Dataset excerpt:
start
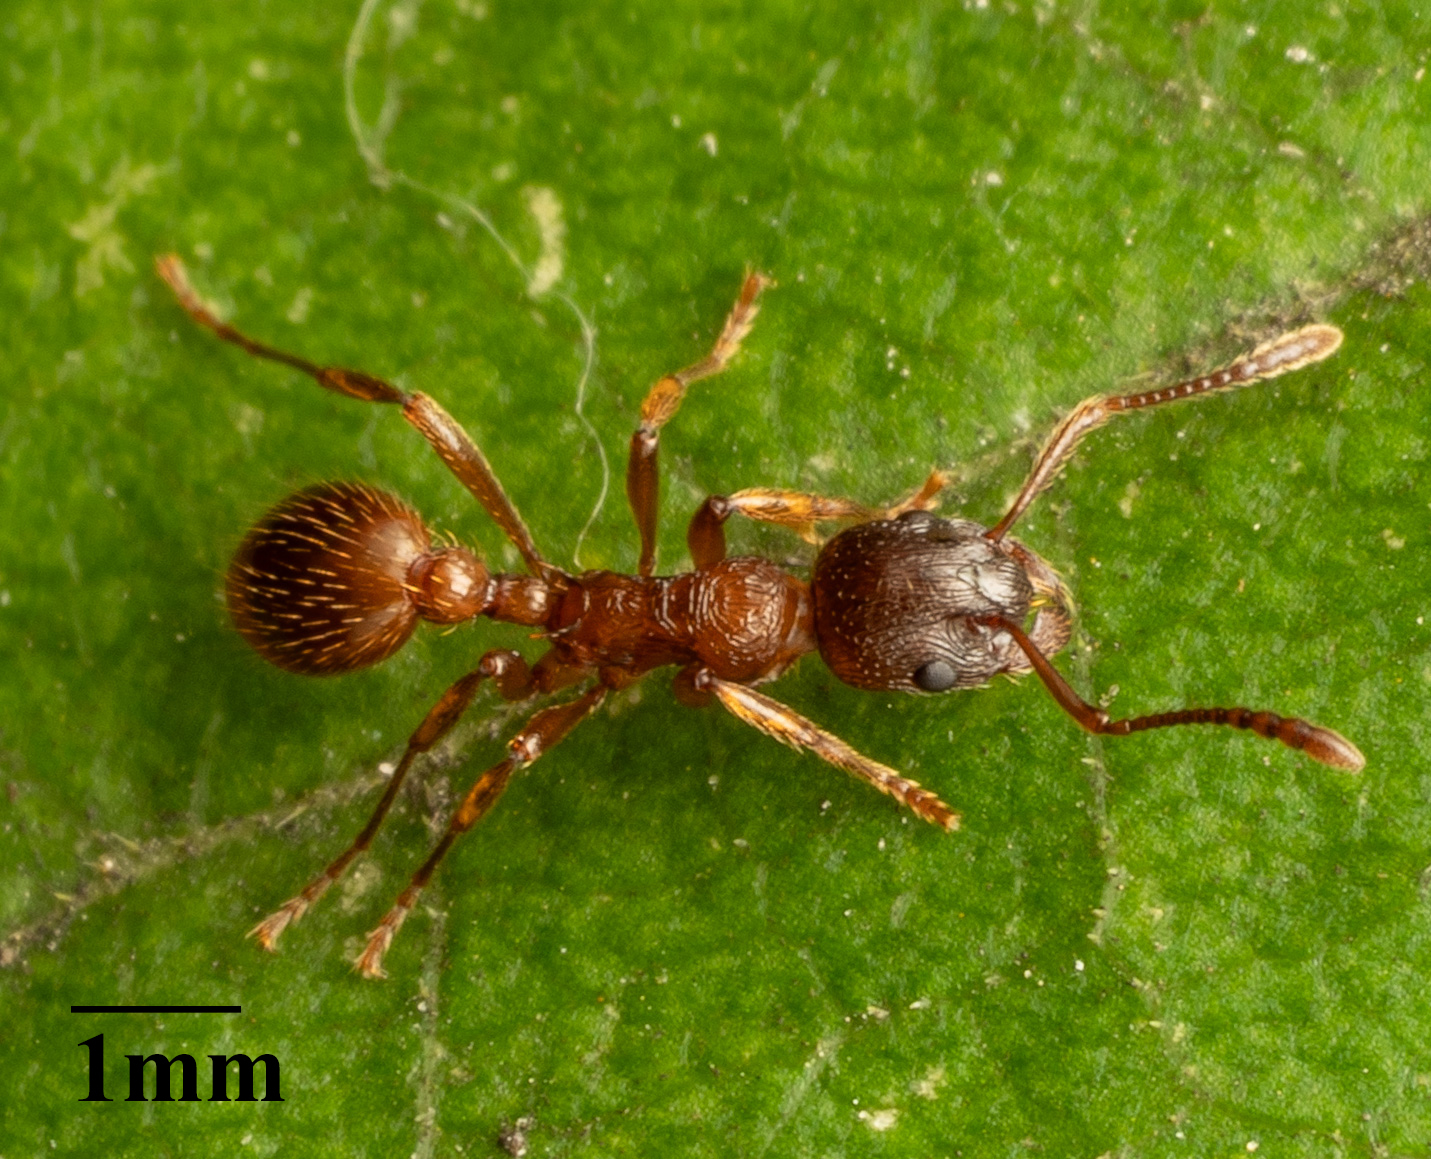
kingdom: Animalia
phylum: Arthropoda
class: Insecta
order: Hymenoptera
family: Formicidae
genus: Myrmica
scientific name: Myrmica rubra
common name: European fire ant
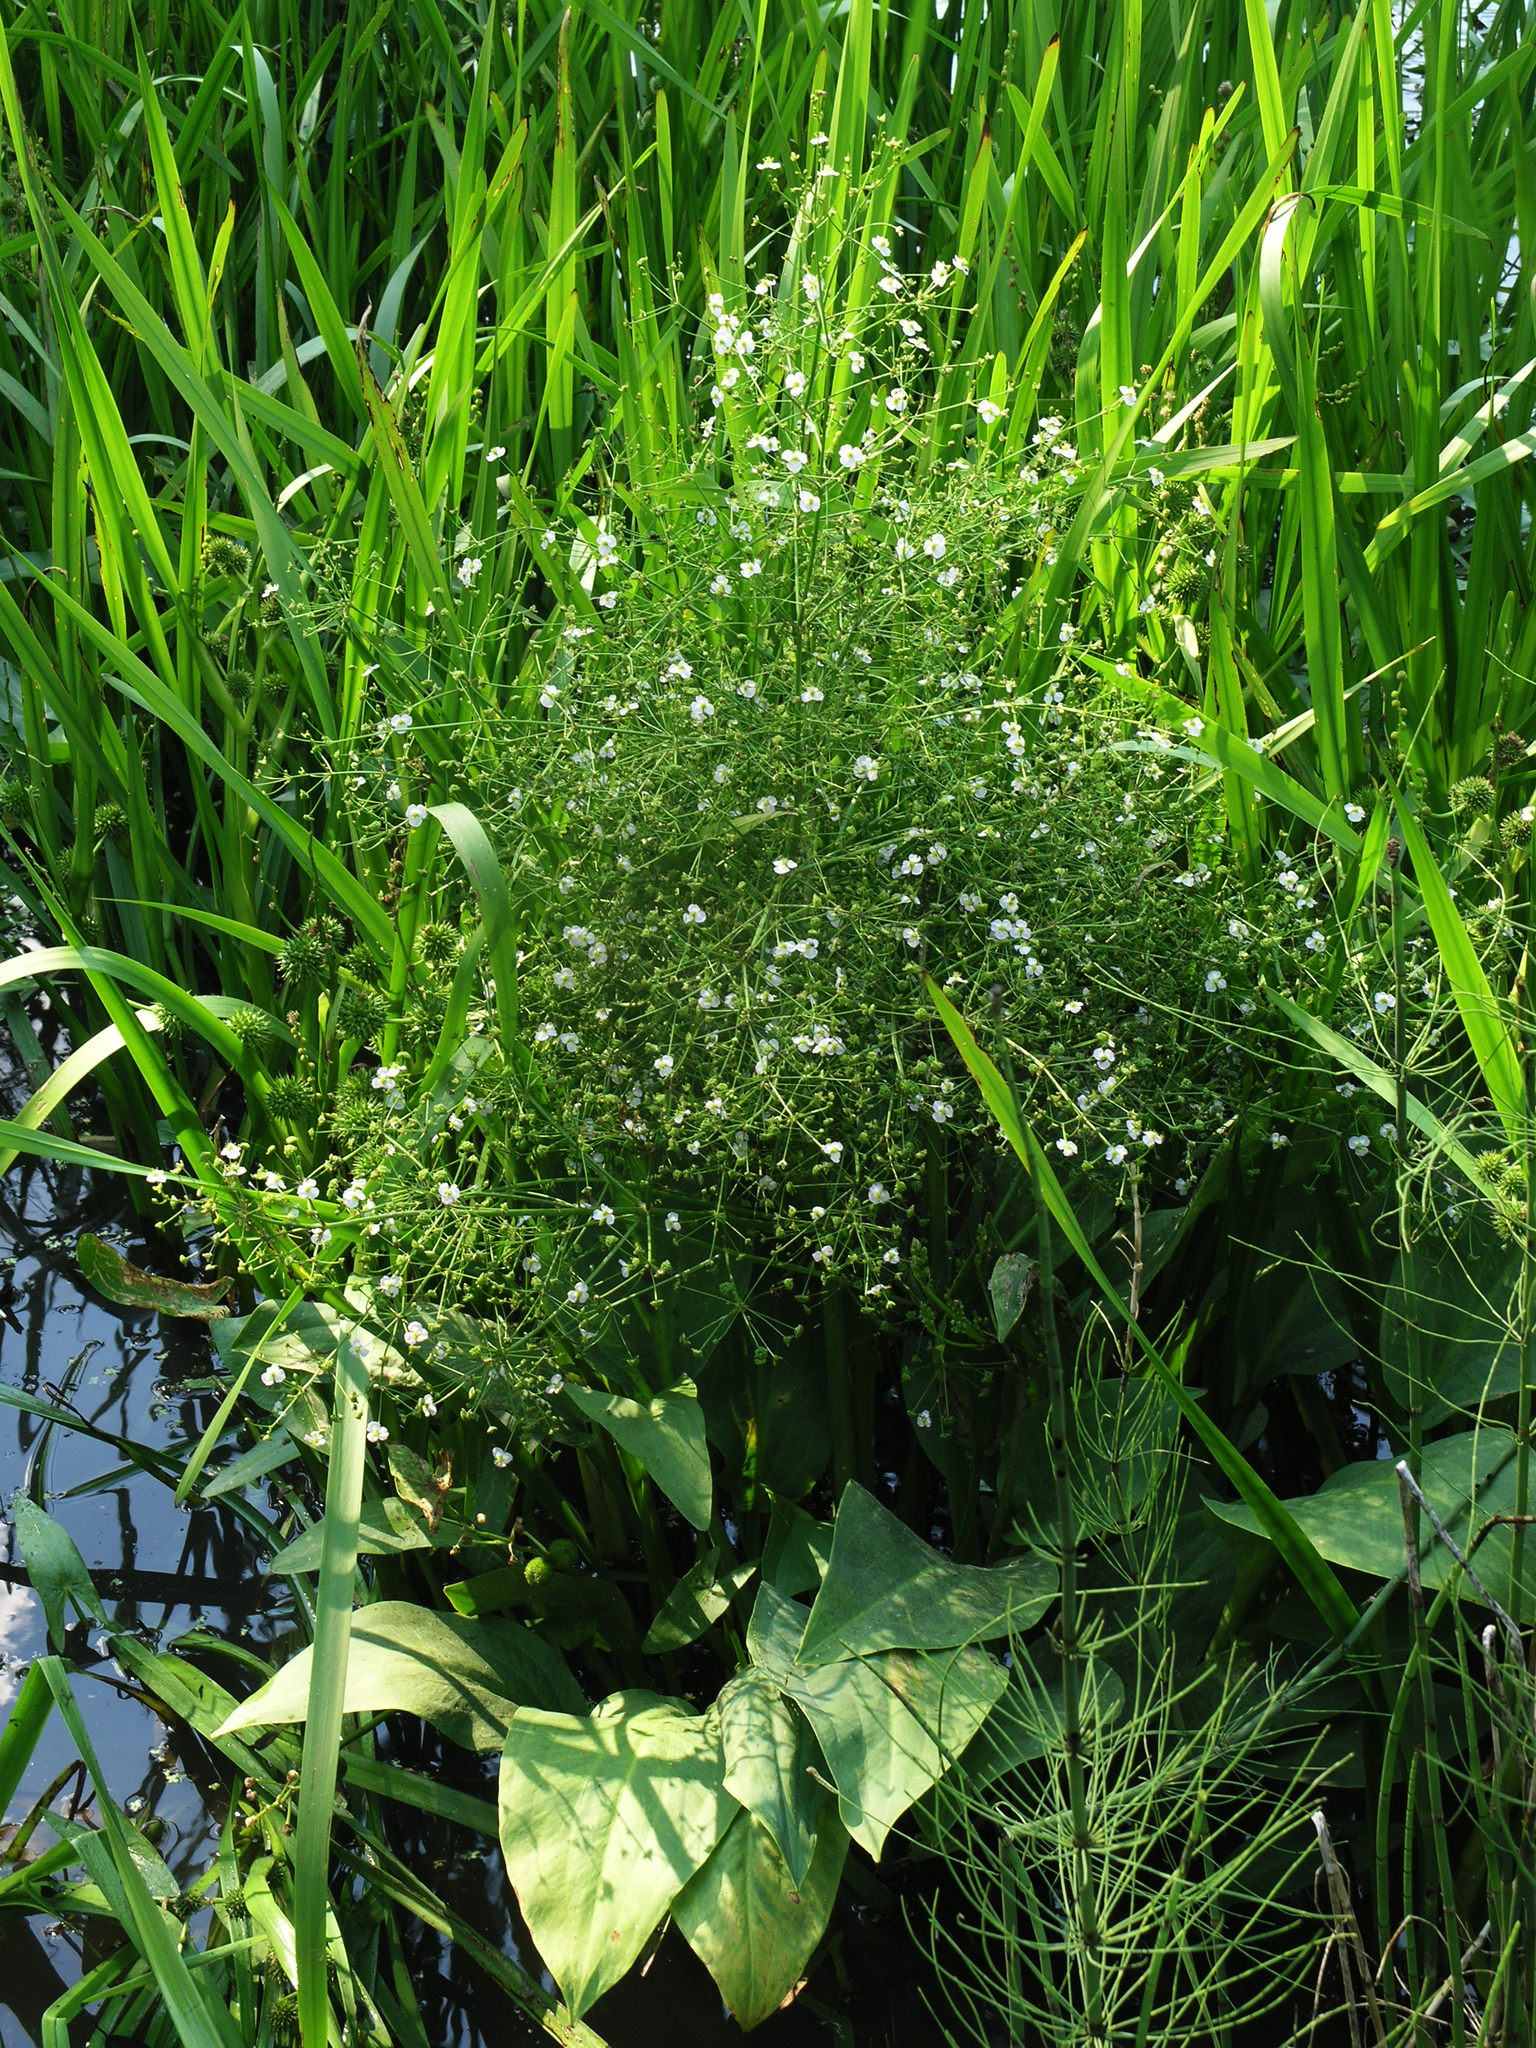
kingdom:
end
- **Problem statement**
Render the listing as a JSON list of strings, one string per line, starting with the line containing "phylum: Arthropoda" and continuing through the end of the listing. Leave out blank lines and the pictures.

- **Exercise result**
[
  "phylum: Arthropoda",
  "class: Insecta",
  "order: Hymenoptera",
  "family: Formicidae",
  "genus: Myrmica",
  "scientific name: Myrmica rubra",
  "common name: European fire ant",
  "kingdom:"
]